Ten Motets for SATB a capella
1. Cherubic Hymn no.1
2. Cherubic Hymn no.2
3. Cherubic Hymn no.3
4. We worship thee
5. We honour thee, blessed maid
6. The Lord’s Prayer
7. How blessed are those dear souls
8. Let my prayer rise up
9. Lift up your heads O ye gates
10. Hearken to the voice
In these little-known sacred choruses, composed in 1885, Tchaikovsky embraces the traditional style of orthodox Russian church music, with its deep, sombre harmonies and extended alleluias.
In 1775 Tchaikovsky had written to his patron, Nadezhda von Meck, “For me the church still possesses much poetical charm. I very often attend the services… If we follow the service very carefully, and enter into the meaning of every ceremony, it is impossible not to be profoundly moved by the liturgy of our own Orthodox Church.”

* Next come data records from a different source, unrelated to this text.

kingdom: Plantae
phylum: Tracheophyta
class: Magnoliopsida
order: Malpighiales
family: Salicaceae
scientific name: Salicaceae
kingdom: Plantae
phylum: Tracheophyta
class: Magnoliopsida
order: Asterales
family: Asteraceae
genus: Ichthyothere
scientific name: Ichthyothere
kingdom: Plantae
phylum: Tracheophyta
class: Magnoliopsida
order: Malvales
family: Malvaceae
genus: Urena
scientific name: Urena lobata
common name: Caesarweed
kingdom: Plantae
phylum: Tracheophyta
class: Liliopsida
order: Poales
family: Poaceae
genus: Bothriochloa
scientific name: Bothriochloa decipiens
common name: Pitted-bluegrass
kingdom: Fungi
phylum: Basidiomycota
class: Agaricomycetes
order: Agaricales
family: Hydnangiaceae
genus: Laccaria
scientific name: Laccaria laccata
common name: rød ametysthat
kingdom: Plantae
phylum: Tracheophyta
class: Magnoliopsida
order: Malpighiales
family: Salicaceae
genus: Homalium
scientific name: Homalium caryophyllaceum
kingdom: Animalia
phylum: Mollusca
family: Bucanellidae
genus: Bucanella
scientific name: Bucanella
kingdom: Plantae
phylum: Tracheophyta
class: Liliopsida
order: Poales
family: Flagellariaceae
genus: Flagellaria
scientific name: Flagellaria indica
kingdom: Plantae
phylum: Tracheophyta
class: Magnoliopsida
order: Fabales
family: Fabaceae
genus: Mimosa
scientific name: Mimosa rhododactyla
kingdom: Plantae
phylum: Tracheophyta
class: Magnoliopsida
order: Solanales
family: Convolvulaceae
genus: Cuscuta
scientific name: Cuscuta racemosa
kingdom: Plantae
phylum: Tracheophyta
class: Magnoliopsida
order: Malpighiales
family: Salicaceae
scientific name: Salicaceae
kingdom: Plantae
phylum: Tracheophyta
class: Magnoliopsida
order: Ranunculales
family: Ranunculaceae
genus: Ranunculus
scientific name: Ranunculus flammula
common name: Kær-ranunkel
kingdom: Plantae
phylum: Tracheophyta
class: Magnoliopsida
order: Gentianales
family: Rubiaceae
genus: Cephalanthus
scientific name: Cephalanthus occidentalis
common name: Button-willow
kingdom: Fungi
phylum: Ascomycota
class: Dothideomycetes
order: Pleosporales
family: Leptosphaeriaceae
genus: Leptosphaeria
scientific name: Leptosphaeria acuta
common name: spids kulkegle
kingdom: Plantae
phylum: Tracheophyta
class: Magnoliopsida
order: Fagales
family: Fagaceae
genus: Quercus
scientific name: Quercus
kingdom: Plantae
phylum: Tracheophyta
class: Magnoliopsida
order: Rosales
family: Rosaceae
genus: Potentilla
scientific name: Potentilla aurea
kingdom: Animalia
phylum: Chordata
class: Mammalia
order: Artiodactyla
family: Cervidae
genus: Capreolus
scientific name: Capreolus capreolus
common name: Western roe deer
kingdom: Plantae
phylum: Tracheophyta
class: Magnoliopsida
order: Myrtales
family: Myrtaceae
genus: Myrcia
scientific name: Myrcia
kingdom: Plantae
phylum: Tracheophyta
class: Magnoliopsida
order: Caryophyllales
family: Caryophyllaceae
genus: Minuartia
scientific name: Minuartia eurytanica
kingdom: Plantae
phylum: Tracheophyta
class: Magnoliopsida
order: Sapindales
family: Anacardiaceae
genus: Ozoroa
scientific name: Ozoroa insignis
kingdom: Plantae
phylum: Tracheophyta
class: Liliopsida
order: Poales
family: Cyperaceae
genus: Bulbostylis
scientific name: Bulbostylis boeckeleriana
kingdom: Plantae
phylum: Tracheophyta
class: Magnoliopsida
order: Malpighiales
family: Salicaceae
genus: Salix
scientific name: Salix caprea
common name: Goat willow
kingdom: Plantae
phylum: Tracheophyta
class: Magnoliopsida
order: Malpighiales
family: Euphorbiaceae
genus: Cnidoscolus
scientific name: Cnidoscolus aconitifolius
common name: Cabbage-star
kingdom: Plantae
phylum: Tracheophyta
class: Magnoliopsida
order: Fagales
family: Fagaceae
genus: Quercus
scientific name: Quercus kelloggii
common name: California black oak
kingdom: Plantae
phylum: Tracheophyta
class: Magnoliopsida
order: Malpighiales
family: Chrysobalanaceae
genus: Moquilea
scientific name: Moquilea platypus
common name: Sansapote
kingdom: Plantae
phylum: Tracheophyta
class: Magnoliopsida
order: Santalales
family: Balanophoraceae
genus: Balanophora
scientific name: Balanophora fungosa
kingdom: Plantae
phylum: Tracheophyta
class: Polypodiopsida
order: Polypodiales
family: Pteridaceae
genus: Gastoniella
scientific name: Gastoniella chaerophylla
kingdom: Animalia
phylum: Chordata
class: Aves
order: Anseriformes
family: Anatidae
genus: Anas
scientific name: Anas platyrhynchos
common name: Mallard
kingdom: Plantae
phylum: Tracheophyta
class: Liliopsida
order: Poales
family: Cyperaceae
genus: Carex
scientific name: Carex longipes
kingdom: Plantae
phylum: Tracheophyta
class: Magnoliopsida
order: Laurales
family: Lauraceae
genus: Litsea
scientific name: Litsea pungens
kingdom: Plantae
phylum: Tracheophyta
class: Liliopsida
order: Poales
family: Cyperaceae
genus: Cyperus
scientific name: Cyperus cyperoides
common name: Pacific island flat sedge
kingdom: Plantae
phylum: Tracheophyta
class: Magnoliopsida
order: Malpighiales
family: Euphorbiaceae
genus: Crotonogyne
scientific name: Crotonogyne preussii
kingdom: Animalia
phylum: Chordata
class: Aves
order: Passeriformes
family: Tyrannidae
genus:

Tsar Aleksandr III (1881–1894) told the composer that he was puzzled at his not having written any more sacred music after completing the Liturgy of St John Chrysostom, op.41. Between November 1884 and April 1885, therefore, Tchaikovsky composed three further settings of the Cherubic Hymn, all similar in mood to that found in the complete Liturgy but much more influenced by chant and transparently modal. He also set a series of other sacred texts, three of them from the Liturgy (no.4 We worship thee, no. 5 We honour thee, and no.6 The Lord’s Prayer), whilst the magnificent, light-filled no.7 How blessed are those dear souls comes from the Funeral service. No.8 Let my prayer rise up is from the Vespers, and no.9 Lift up your heads, in which the richness of Tchaikovsky’s scoring takes him close to Rachmaninoff or Kastalsky, is from the Liturgy of the Presanctified. These nine motets were published together as “Nine sacred musical compositions for full choir by P. Tchaikovsky” whilst the tenth motet – Hearken to the voice – was published separately two years later in 1887.
Tchaikovsky also completed his All-Night Vigil in the same year as the Motets. However, the most famous setting of the All-Night Vigil is the later setting by Rachmaninoff. This better-known work is a culmination of the two preceding decades of interest in Orthodox music, as initiated by Tchaikovsky. The similarities between the works, such as the extensive use of traditional chants, demonstrates the extent of Tchaikovsky’s influence over Rachmaninoff and other choral composers of the time.